Published: June 4, 2024
It is often the clear disconnect between ‘learning & development strategy’ and ‘business strategy’ that we observe, which contributes to much of the disengagement in the workplace – despite the very best efforts of HR/L&D to improve engagement, working culture and practices! Across a wide spectrum of cases, we find everything from businesses built on a culture of oppression; treating workers as near-slaves with little or no investment in L&D – to organisations grounded in an ethos of true human partnership, where building on personal/professional development and organisational culture are at the heart of the HR/L&D strategy.
Part of any management and leadership role is to manage the levels of engagement that manifest as part of your organisation’s culture. The question is, what degree of strategic transformation is required to enable and encourage a top-down culture of ‘being best’ across the whole organisation, and for your people to be not only ‘fit for purpose’, but to be leaders in your business and industry – fully engaged and on-top-of-role?
Lasting learning is grounded in the understanding of an ‘inside-out’ NOT ‘outside-in’ methodology of people development, because that is the core nature of how most human beings learn. HR/L&D practitioners need to remain grounded in this fundamental truth and espouse its benefits at the highest level.

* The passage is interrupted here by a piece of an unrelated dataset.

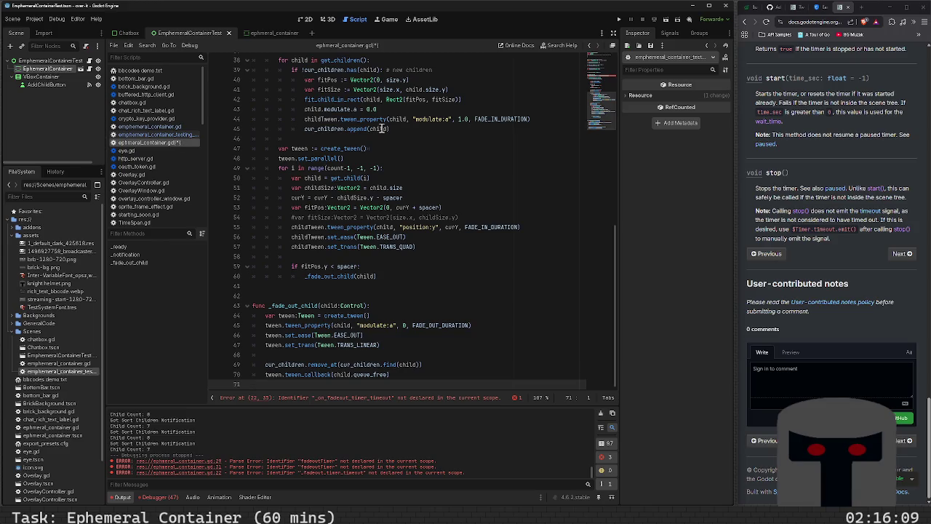
key("Return")
key("Return")
type("func")
key("BackSpace")
key("BackSpace")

This is typically the basis of a teaching style that starts in our schools and colleges by providing rudimental knowledge and education. But passing on knowledge is only the start. Knowledge, facts, basic skills, policy, best-practice etc, can be passed on very efficiently in a training and educational environment, but only offer a foundation of learning. This form of outside-in ‘training’ certainly has its place, but also has its limits and boundaries. It is well documented that ‘taught knowledge’ can often get forgotten over time, where ‘learned knowledge’ tends to stick for much longer. An outside-in methodology of training is a great way of instilling or reinforcing fundamental skills and knowledge, but can become a tick-box exercise with no real connection to any strategic purpose, or with the people on the receiving end of the learning. There is nothing wrong with this ‘outside-in’ methodology in itself – on the contrary – but why do so many businesses still have a ‘send them on a training course’ mindset as the only or primary means of professional development?

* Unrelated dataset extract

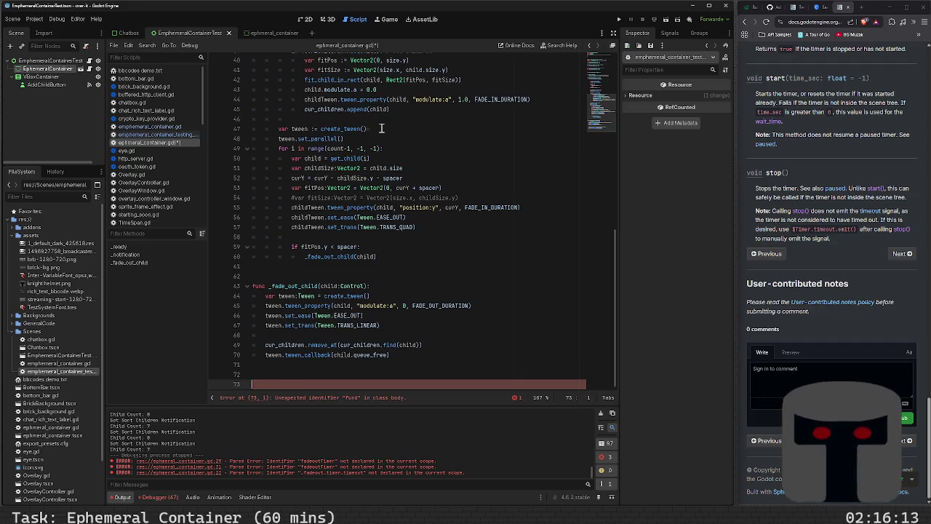
type("nc ")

Deep learning, systemic thinking, innovation, leadership and entrepreneurship cannot easily be taught as a skill-based qualification – but are a set of skills that can certainly be unlocked within most people and can dramatically improve employee performance and engagement levels within any organisation – especially if you link personal and professional development to business objectives and ambitions, i.e. giving the development strategic context and purpose. Adopting an ongoing ‘continuous development’ mindset, rather than a ‘training’ mindset, firstly requires the organisation to give all the people in business the opportunity, space and environment to ‘learn how to learn’… a subject we’ll pick up on in a future article. However, this approach to continuous development can often be overlooked (or even deliberately suffocated) in many organisations and replaced by a top-down ‘do as I say’ culture, where individuality and self-reliance is frowned upon!
Part of the HR/L&D function in the most enlightened businesses is to instil and facilitate a culture of ongoing continuous learning and development at the core; and to open up the natural curiosity, character, capacity and capability that is within everyone.